T HE VIEW from the steps of Sarah Baartman Hall at the University of Cape Town (UCT) is a reminder of the city’s natural beauty and difficult history. The shadow of Table Mountain looms over the neoclassical building, renamed in 2018 to commemorate Baartman, a Khoisan woman who in 1810 was shipped to Europe to appear in freak shows. She replaced Leander Starr Jameson, a lackey of Cecil Rhodes who staged a calamitous attempt to start a war on behalf of his patron. Until 2015 a statue of Rhodes stood at the bottom of the steps, gazing out at the Atlantic Ocean and the city he made his own, the headquarters of his southern African empire.

“And there”, says Ujala Satgoor, director of UCT’s libraries, looking to her right, “is the famous Jagger library.” Or rather, there it was. On April 18th fireballs from a conflagration on the mountainside engulfed the building and nearby halls of residence (the cause of the blaze is unclear). The contents endured the twin effects of flames and, once firemen arrived, hosepipes, leaving thousands of works charred or sodden.
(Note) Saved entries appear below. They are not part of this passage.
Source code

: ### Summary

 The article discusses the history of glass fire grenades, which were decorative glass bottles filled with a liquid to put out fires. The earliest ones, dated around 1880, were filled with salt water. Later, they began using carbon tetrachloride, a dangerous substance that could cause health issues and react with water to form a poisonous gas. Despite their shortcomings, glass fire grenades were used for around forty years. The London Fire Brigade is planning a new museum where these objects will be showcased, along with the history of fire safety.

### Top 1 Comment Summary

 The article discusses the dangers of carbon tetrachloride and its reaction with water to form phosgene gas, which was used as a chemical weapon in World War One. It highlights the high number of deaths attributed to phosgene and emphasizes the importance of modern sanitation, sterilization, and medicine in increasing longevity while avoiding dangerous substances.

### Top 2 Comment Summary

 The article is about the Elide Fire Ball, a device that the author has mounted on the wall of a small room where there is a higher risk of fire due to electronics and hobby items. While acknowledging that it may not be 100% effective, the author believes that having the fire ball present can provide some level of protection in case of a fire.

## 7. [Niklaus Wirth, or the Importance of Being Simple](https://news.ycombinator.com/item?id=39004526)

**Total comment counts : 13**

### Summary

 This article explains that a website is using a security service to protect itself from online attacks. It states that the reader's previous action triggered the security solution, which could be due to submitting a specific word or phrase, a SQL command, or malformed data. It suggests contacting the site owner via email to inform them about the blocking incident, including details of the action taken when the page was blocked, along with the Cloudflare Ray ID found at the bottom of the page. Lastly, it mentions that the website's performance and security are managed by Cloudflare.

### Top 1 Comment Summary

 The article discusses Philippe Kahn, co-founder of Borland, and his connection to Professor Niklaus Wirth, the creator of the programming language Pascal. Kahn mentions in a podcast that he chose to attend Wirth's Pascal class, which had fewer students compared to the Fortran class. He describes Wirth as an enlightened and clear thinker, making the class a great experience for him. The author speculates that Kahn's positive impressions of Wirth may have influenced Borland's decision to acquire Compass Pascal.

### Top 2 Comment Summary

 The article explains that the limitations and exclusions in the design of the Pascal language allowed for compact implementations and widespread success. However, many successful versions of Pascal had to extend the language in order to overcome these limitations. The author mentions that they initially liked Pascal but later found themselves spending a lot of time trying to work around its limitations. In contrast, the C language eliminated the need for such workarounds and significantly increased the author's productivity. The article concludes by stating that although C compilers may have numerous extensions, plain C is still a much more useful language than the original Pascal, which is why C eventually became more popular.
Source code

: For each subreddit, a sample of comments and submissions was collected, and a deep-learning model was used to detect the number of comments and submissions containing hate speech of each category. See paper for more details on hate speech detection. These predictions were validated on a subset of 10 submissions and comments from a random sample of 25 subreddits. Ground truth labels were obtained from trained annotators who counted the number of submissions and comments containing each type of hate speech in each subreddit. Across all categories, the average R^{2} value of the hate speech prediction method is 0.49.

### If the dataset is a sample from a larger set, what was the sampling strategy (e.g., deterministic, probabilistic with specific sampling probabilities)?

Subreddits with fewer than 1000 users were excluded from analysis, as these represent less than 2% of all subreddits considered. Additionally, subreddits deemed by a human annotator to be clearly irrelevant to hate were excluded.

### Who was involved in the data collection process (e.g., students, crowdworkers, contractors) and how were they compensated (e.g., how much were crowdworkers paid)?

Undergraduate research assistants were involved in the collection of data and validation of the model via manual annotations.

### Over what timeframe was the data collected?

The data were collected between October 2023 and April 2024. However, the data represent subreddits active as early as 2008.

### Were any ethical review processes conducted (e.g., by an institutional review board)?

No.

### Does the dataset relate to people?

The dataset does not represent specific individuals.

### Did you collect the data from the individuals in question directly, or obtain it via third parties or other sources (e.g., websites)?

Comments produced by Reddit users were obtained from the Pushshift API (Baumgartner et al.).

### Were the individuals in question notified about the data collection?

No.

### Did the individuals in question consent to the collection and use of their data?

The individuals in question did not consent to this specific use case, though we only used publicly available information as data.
Because they were held in a basement, some books of the highest monetary value were spared. These were mostly from the Western canon. But in a bitter twist for a library that may have done more than any other to enhance scholarship of Africa, the most extensive damage was to its African-studies collection. Almost 100,000 of its roughly 130,000 books were destroyed (the count is ongoing). “It was truly a disaster,” says Ms Satgoor.